Rose, terrifiée par cette apparition, s’était jetée au fond de la pièce. Elle voyait sous les plis du manteau noir briller le canon d’un revolver. Elle joignit les mains, souffla terrifiée :

— Ah mon Dieu, au secours !

Cependant, le père Coutureau, qui n’était pas plus rassuré que sa fille, attendit quelques instants, n’osant rompre le silence. Il articula enfin :

— Qu’y a-t-il ? Que voulez-vous ?

Fantômas ricana, puis il gronda :

— Idiot, crétin, triple brute, as-tu fini de crier, de faire scandale dans ta maison, et d’annoncer à tous les voisins que ta fille, la voleuse, s’est évadée de prison ? Ne comprends-tu pas que ton attitude va avoir pour résultat de faire découvrir ce qui s’est passé, et la faire arrêter prochainement !

Rose Coutureau, entendant ces paroles, sentait des gouttes de sueur froide lui perler au front.

Ainsi donc elle était en présence de Fantômas ! C’était là le sinistre bandit, dont la réputation de cruauté faisait trembler les plus courageux.

Et il se trouvait que Fantômas connaissait son père ; mieux encore qu’il était au courant de sa propre évasion à elle, de la substitution de la grande Berthe et de la machination que Rose Coutureau supposait avoir été organisée par Beaumôme, son ami.

Elle pensa défaillir et devint toute pâle lorsque Fantômas, s’étant avancé d’un pas, vint vers elle et lui parla :

— Et toi, petite sotte, disait le bandit dont elle voyait les yeux se fixer dans les siens, que vas-tu faire ? Tu restes là stupide, sans songer à l’avenir. Dis-toi bien cependant que la première personne venue va pouvoir te reconnaître et te dénoncer. On sait partout que tu as été arrêtée. On va comprendre que tu t’es échappée et si jamais on te repince, ce sera très grave !
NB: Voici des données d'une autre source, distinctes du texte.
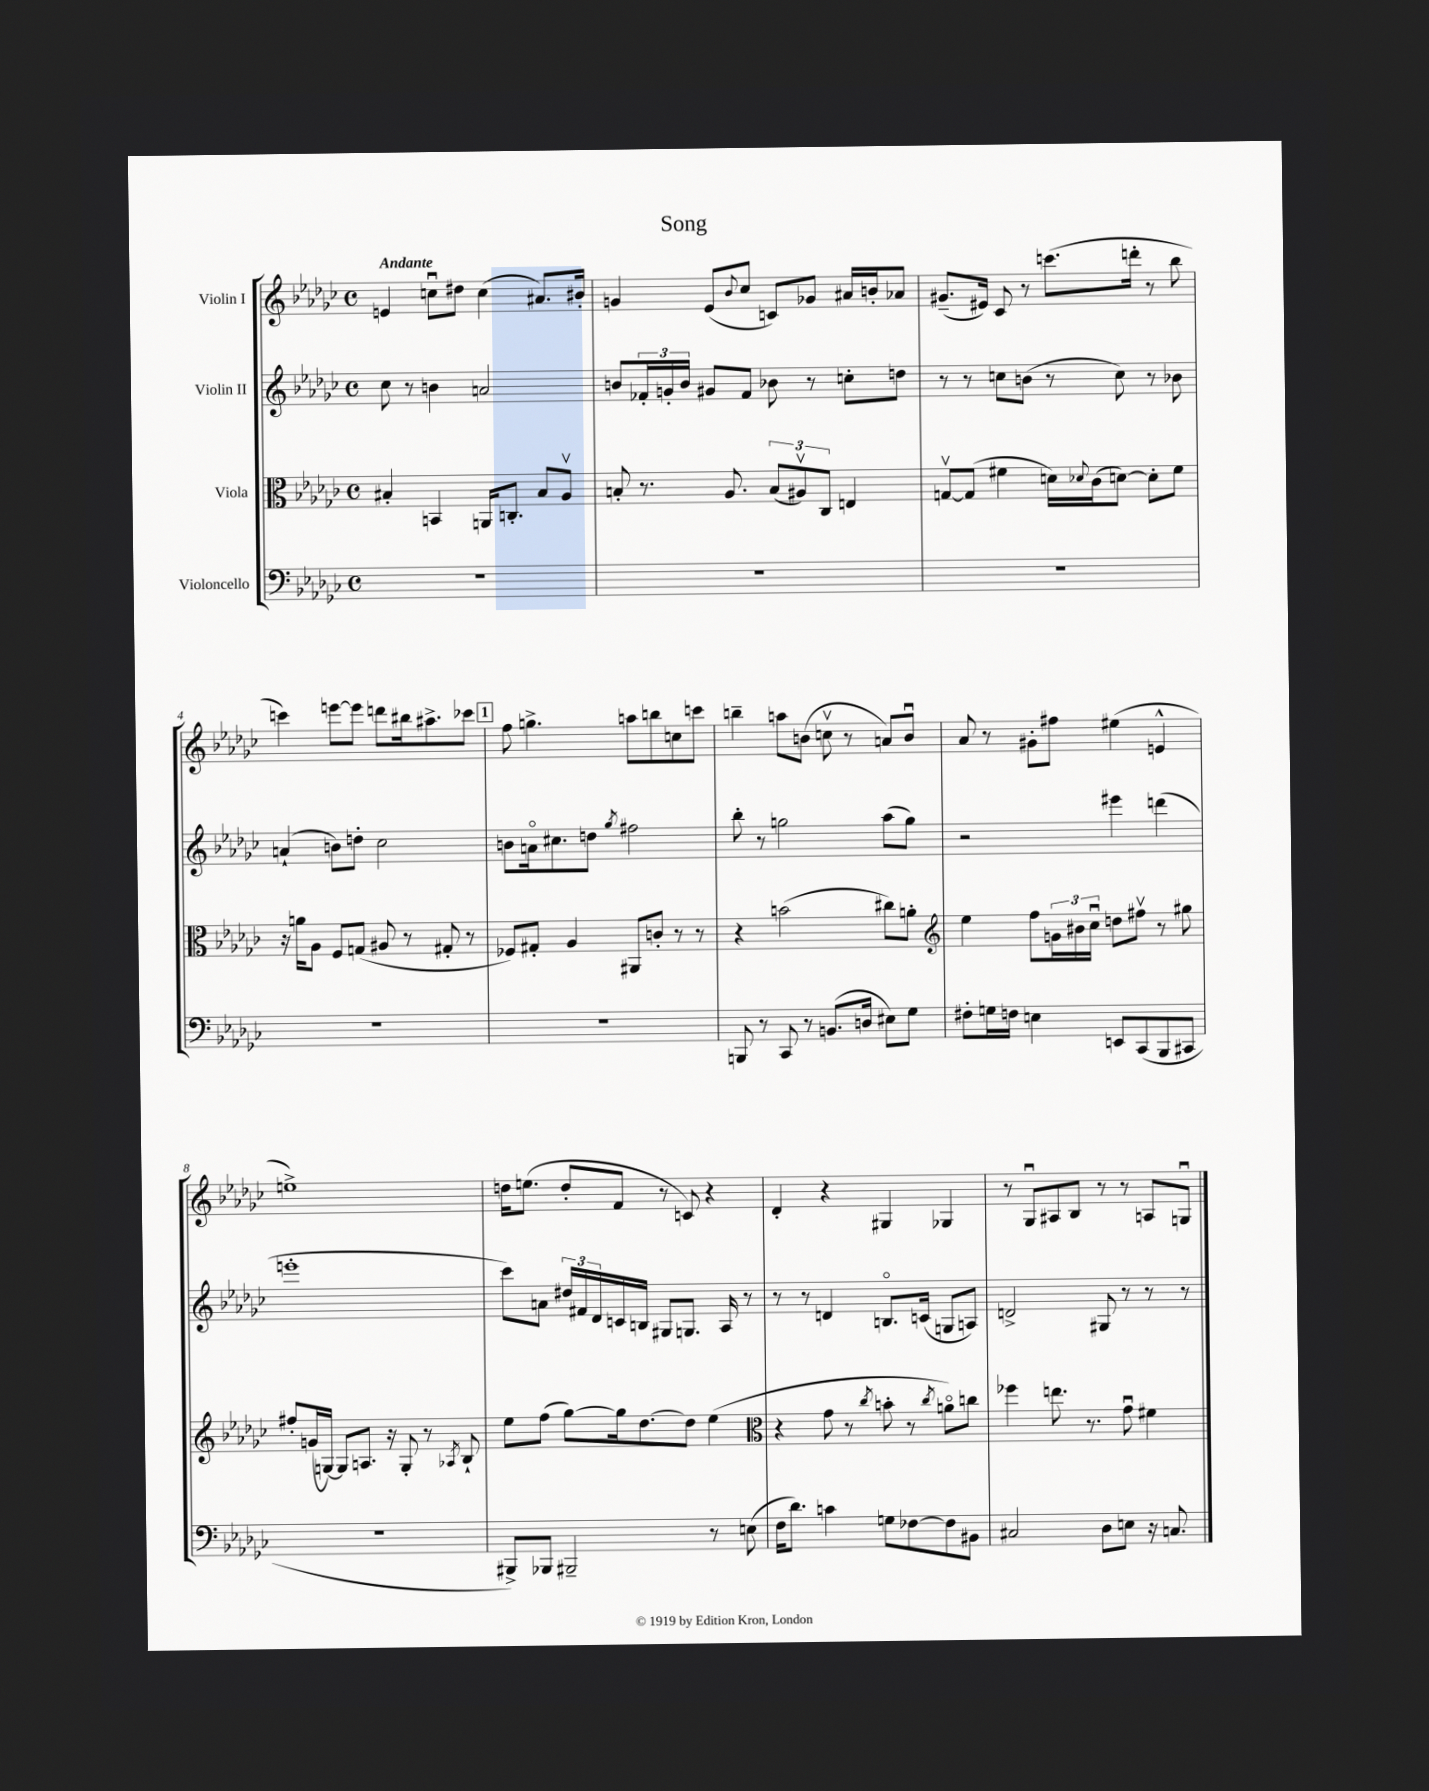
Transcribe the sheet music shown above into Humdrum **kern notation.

Peu à peu, cependant, Rose Coutureau, au fur et à mesure que lui parlait Fantômas, se sentait rassurée. Le terrible bandit ne la menaçait pas de son revolver, et depuis cinq minutes qu’il était là, en face d’elle, elle n’était ni morte de peur ni assassinée. D’ailleurs, l’intonation de la voix de Fantômas n’était ni mauvaise ni méchante. Et même, il semblait à Rose Coutureau que, par moments, elle avait des accents aimables et doux, cette voix. La jeune fille croyait l’avoir déjà entendue quelque part, mais où et quand ?

Elle tressaillit encore. Fantômas s’était rapproché d’elle et, d’un geste familier, lui caressait la joue de sa main gantée de noir. Il proféra lentement :

— C’est jeune, c’est naïf, ça ne sait pas.

Puis il la regarda longuement, avec sympathie. Rose Coutureau, sans lever les yeux sur le bandit et maintenant son regard obstinément baissé à terre, interrogea d’une voix larmoyante :

— Que faut-il faire ? Que voulez-vous de moi ?

— Je veux te protéger, te sauver, déclara le Maître de l’Effroi, qui, avisant un fauteuil, l’unique siège confortable de la pièce, s’y carra confortablement, croisant les jambes l’une sur l’autre.

— Voyons, fit-il, approche ici, petite… Il faut, déclara Fantômas, qu’on ne te reconnaisse point de quelque temps, et pour cela tu vas changer de tournure, d’âge et d’aspect.

— Mon Dieu, qu’allez-vous me faire ?

Fantômas éclata de rire :

— Je ne vais ni te couper la tête, ni t’arracher les yeux, mais tu vas me faire le plaisir de te déguiser. Vas chercher tes frusques, tout ce que tu possèdes, apporte-les et mets-les sur la table.

Machinalement, Rose obéit. Elle alla à une armoire, en tira des vêtements. De dessous son manteau, cependant, Fantômas avait extrait une perruque grise qu’il jetait à la jeune fille.

— Colle-toi cela sur la tête, dit-il.

Rose obéit. Fantômas alors ajouta :

— Tu possèdes bien, je suppose, puisque tu es artiste au Théâtre Ornano, des accessoires de maquillage ?

— Oui.

— Bien.

Et comme la jeune fille les apportait, il poursuivit :

— Fais-toi une tête de vieille. La patte d’oie, les rides, quelques traits sur les joues, un peu de rouge à la commissure des lèvres en tirant sur le bas pour agrandir ta bouche. Éclaircis-moi ces sourcils avec du blanc, marque-toi un peu le front.